** YOUR TASK **
Where in the data below does the word "Amatent" appear? Copy every line that has it.

** AVAILABLE DATA **

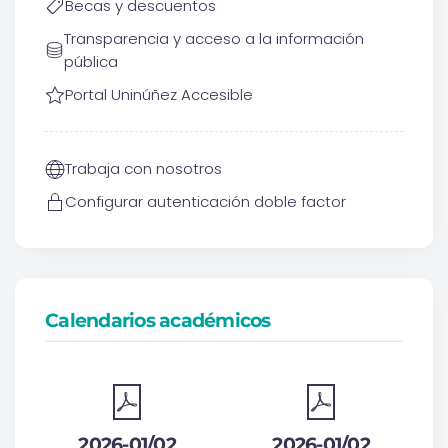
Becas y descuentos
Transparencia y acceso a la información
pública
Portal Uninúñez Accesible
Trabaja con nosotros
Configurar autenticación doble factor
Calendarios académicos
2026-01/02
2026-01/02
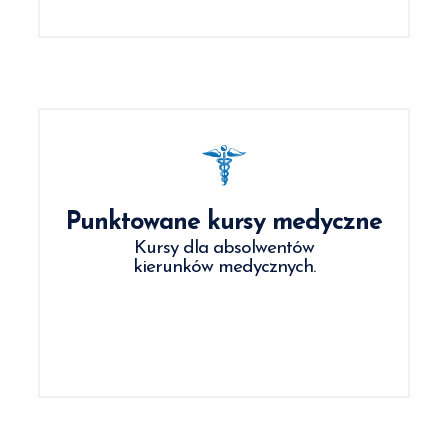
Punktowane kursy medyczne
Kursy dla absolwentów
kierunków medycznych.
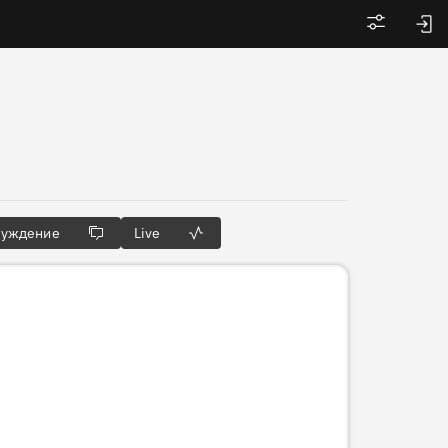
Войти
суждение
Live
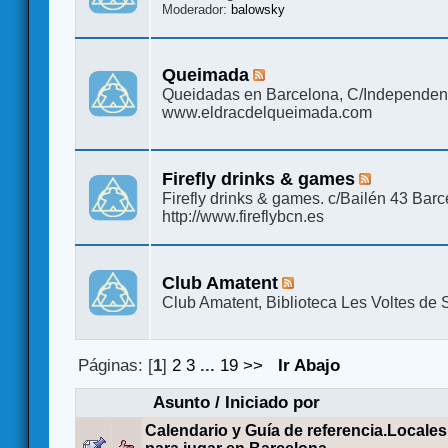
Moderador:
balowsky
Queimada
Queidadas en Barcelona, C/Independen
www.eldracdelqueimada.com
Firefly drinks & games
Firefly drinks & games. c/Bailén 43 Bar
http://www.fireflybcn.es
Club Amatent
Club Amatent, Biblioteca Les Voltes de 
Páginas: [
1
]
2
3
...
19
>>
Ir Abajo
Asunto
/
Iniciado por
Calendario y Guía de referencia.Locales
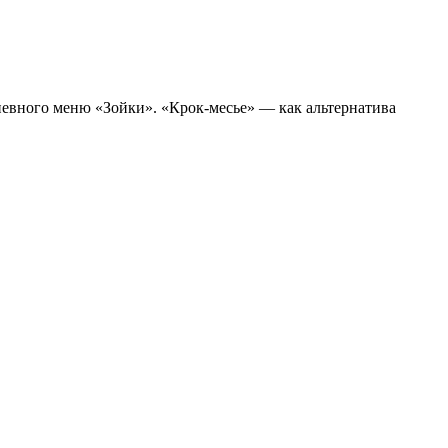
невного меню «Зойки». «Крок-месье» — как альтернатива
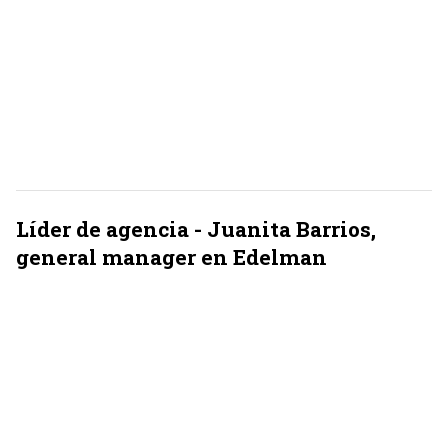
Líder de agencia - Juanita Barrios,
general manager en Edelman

--

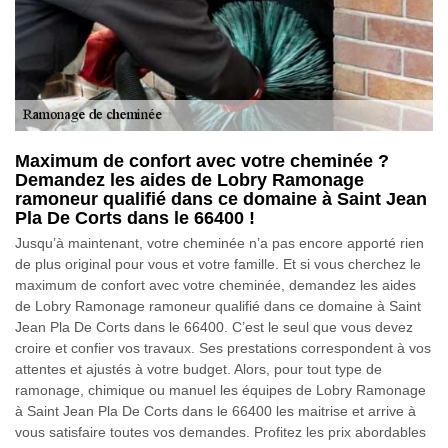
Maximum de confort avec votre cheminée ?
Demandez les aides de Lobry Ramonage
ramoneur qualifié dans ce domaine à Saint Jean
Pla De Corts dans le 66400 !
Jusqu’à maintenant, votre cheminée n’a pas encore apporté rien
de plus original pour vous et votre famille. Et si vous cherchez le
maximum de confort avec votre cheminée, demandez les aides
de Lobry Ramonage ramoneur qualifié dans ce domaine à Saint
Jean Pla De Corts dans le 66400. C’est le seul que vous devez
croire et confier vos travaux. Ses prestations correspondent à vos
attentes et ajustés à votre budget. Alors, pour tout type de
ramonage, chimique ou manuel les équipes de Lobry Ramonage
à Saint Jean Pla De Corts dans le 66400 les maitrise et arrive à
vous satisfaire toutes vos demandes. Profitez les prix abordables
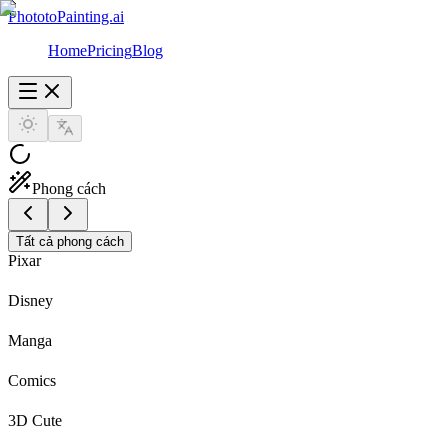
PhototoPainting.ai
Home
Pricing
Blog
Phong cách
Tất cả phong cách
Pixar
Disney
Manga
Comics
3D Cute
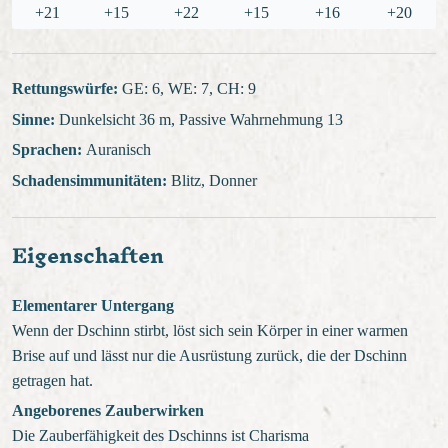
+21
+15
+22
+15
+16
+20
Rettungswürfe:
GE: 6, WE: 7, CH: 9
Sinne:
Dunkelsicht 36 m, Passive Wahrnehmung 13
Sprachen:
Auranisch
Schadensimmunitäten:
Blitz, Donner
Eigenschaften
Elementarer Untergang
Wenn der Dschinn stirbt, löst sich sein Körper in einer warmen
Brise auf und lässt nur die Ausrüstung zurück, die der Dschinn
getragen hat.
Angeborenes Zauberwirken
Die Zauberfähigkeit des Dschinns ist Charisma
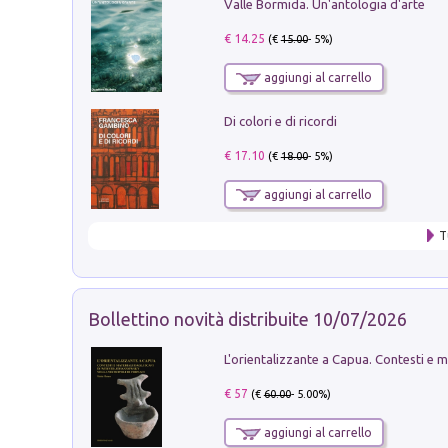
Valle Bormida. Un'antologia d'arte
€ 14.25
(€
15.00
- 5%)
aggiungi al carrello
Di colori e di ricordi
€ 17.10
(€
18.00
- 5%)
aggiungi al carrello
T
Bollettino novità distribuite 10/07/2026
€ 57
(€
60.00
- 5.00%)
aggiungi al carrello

---

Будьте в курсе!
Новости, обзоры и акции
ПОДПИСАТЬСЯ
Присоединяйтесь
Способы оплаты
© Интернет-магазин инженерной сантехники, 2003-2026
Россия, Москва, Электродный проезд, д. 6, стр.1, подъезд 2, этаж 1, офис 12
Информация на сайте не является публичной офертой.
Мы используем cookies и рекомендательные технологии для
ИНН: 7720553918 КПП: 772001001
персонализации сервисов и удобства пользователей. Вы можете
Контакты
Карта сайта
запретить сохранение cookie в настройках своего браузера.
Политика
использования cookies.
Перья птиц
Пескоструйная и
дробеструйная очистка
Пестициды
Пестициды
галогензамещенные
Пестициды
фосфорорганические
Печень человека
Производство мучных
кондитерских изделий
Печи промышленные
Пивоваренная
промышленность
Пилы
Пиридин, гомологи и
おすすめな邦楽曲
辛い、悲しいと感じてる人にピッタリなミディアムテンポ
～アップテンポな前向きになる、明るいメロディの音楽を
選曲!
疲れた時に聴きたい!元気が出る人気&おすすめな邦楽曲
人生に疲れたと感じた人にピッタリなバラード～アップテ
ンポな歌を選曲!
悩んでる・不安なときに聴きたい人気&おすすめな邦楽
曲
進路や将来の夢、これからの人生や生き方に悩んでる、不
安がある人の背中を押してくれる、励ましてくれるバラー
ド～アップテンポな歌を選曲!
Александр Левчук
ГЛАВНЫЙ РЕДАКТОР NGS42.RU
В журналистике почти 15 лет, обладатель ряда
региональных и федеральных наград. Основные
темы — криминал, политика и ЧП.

** RESULT OF THIS EXERCISE **
Club Amatent
Club Amatent, Biblioteca Les Voltes de 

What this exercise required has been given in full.